The answer must be every line below that holds the word "size".

Information supplied
▽
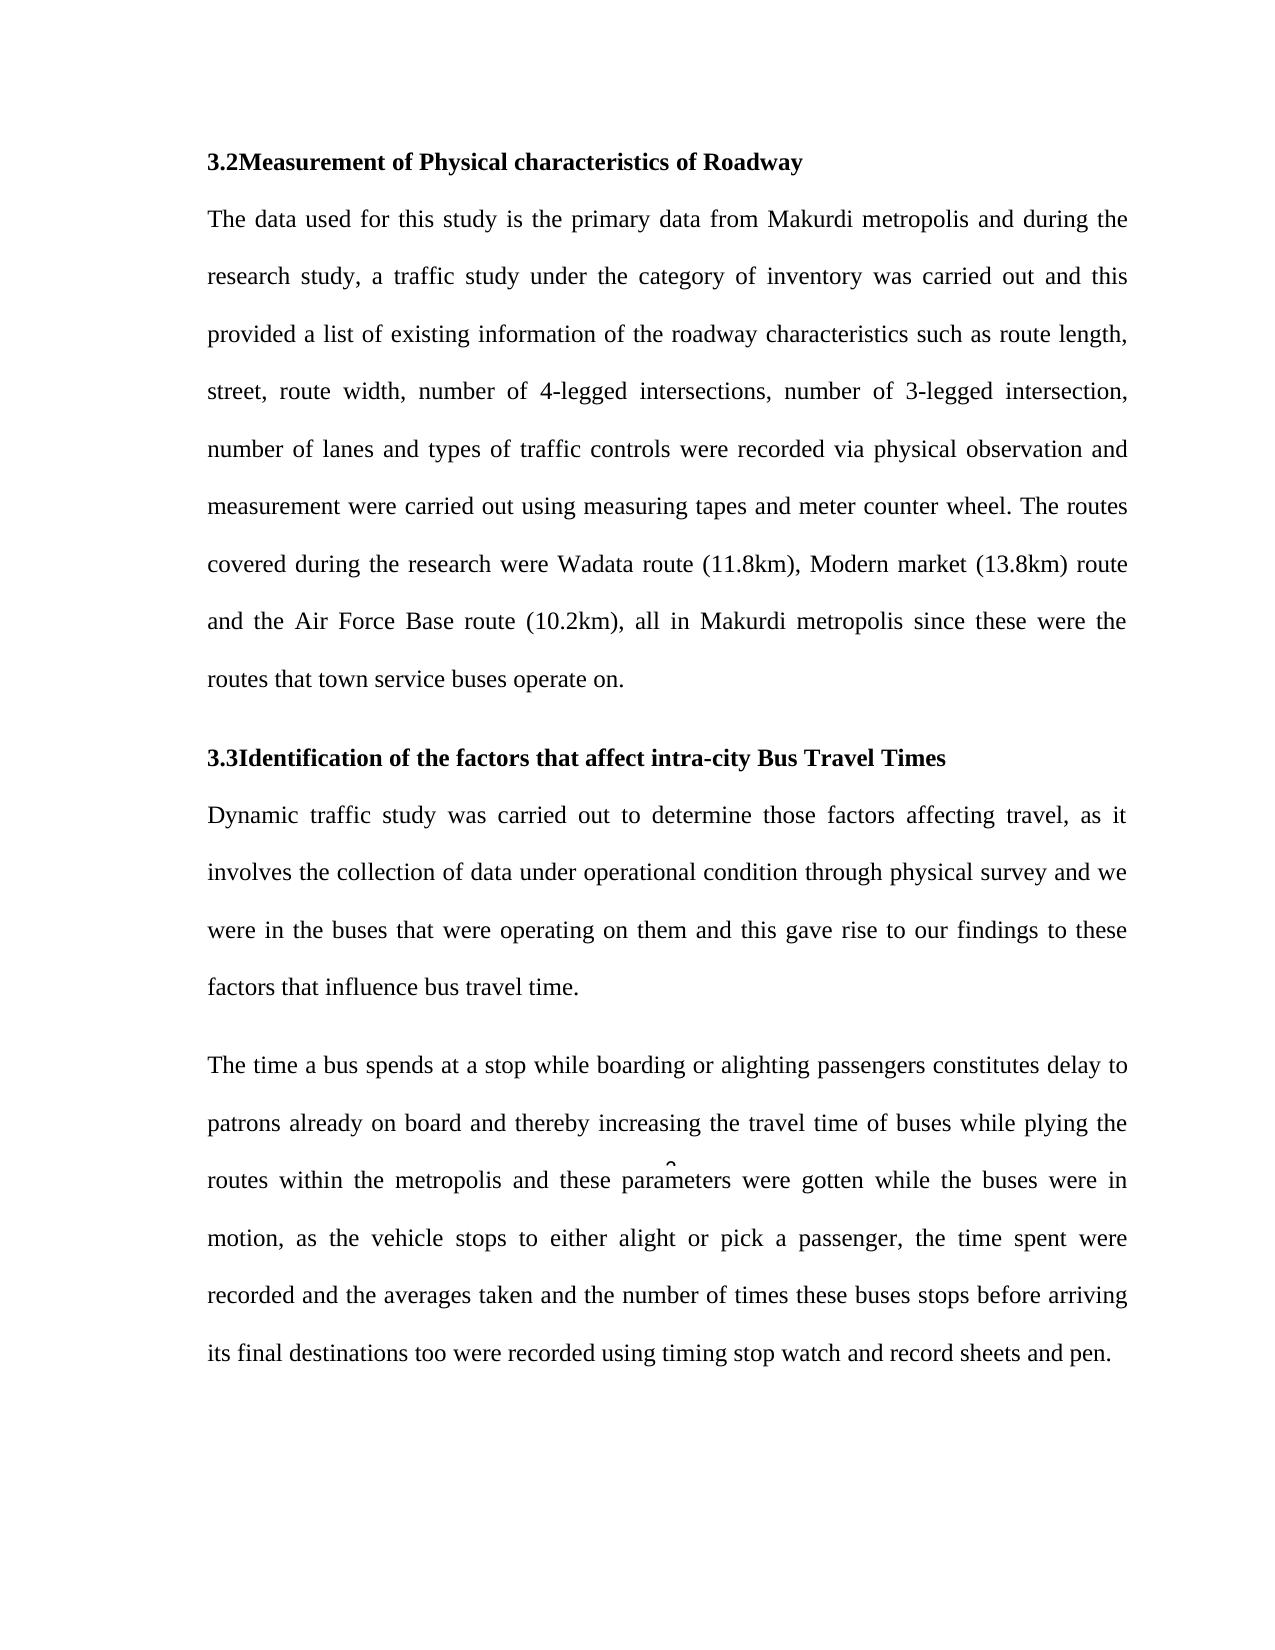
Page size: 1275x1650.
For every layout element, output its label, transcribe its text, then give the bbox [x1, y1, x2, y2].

list Measurement of Physical characteristics of Roadway [207, 147, 1262, 175]
text The data used for this study is the primary data from Makurdi metropolis and during the research study, a traffic study under the category of inventory was carried out and this provided a list of existing information of the roadway characteristics such as route length, street, route width, number of 4-legged intersections, number of 3-legged intersection, number of lanes and types of traffic controls were recorded via physical observation and measurement were carried out using measuring tapes and meter counter wheel. The routes covered during the research were Wadata route (11.8km), Modern market (13.8km) route and the Air Force Base route (10.2km), all in Makurdi metropolis since these were the routes that town service buses operate on. [207, 204, 1128, 692]
text Dynamic traffic study was carried out to determine those factors affecting travel, as it involves the collection of data under operational condition through physical survey and we were in the buses that were operating on them and this gave rise to our findings to these factors that influence bus travel time. [207, 800, 1128, 1001]
list Identification of the factors that affect intra-city Bus Travel Times [207, 743, 1262, 771]
text The time a bus spends at a stop while boarding or alighting passengers constitutes delay to patrons already on board and thereby increasing the travel time of buses while plying the routes within the metropolis and these parameters were gotten while the buses were in motion, as the vehicle stops to either alight or pick a passenger, the time spent were recorded and the averages taken and the number of times these buses stops before arriving its final destinations too were recorded using timing stop watch and record sheets and pen. [207, 1050, 1129, 1367]
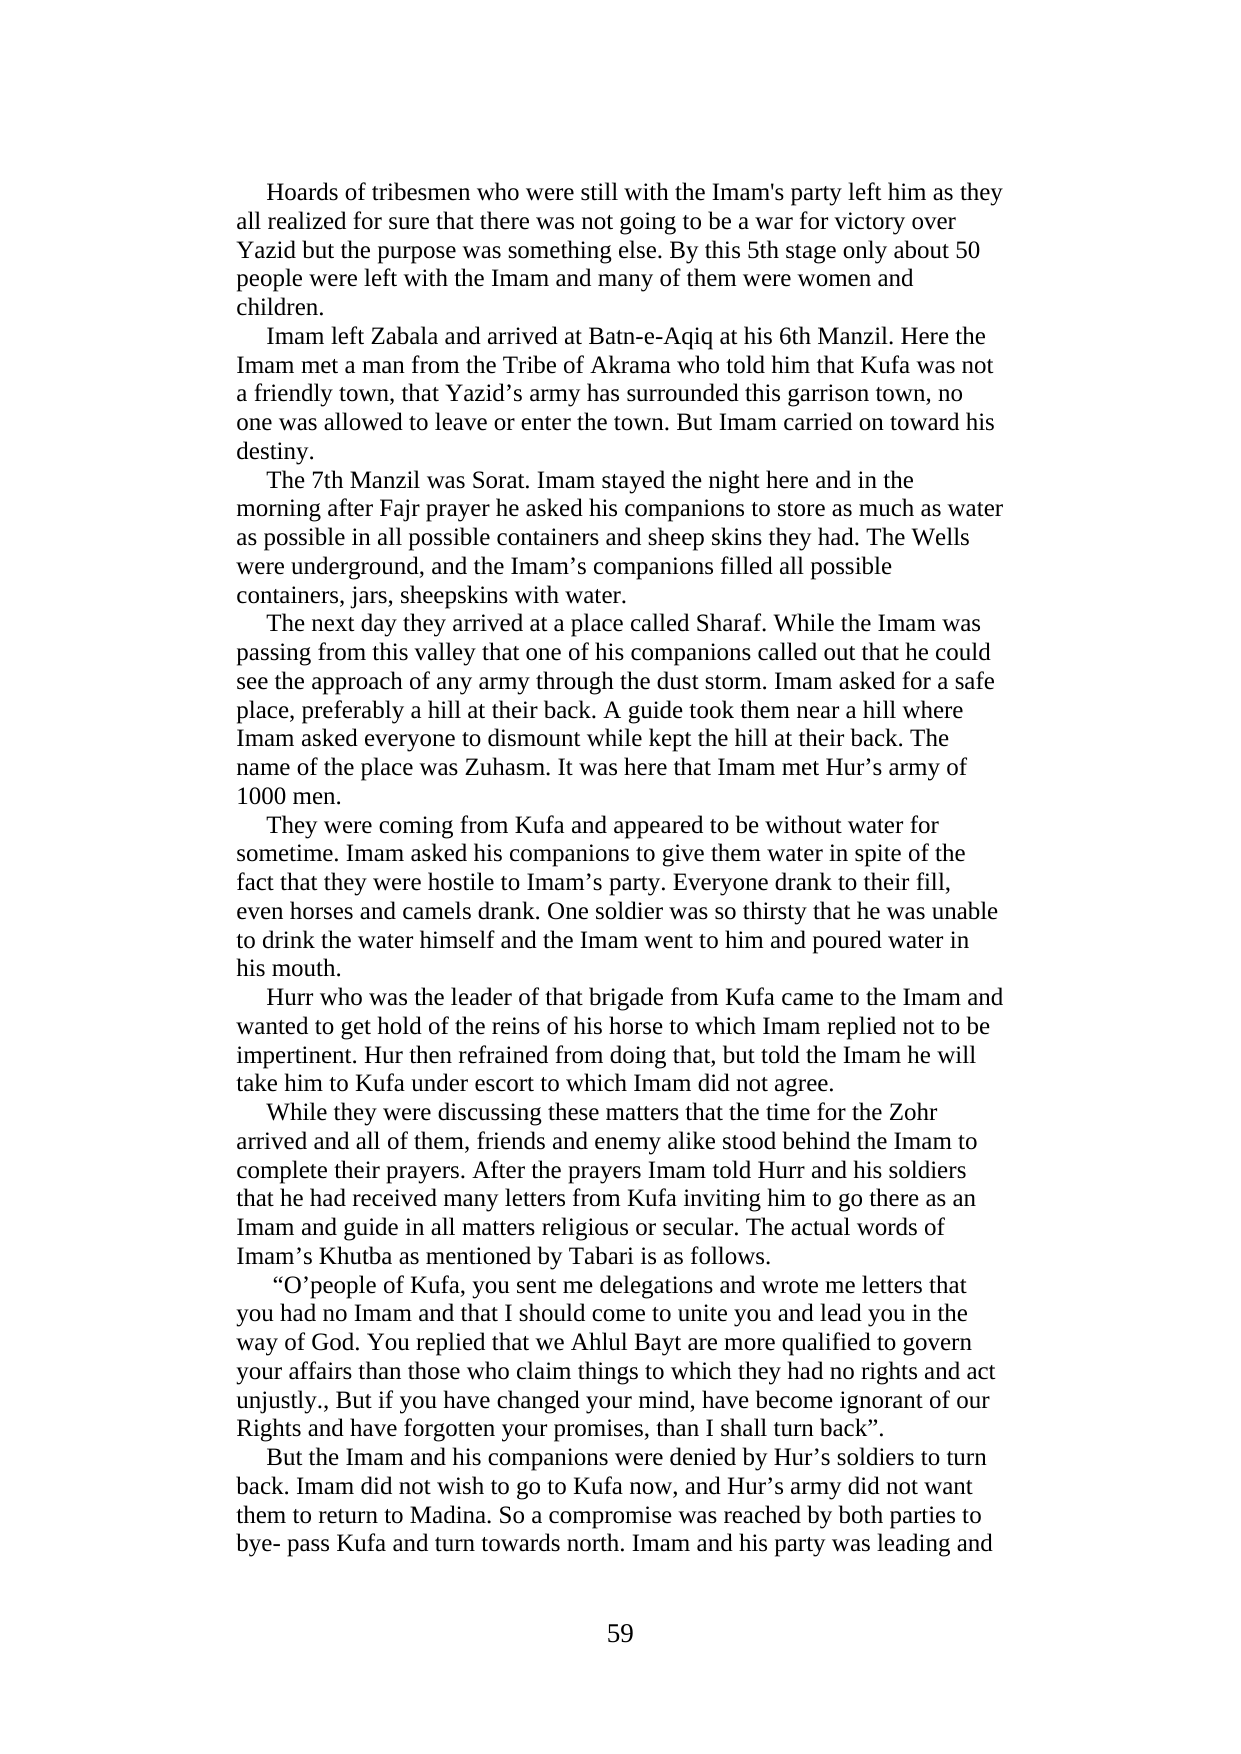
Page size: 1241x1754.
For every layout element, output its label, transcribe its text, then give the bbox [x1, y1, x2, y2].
△
Final answer
Page size: 1275x1650.
Page size: 1241x1754.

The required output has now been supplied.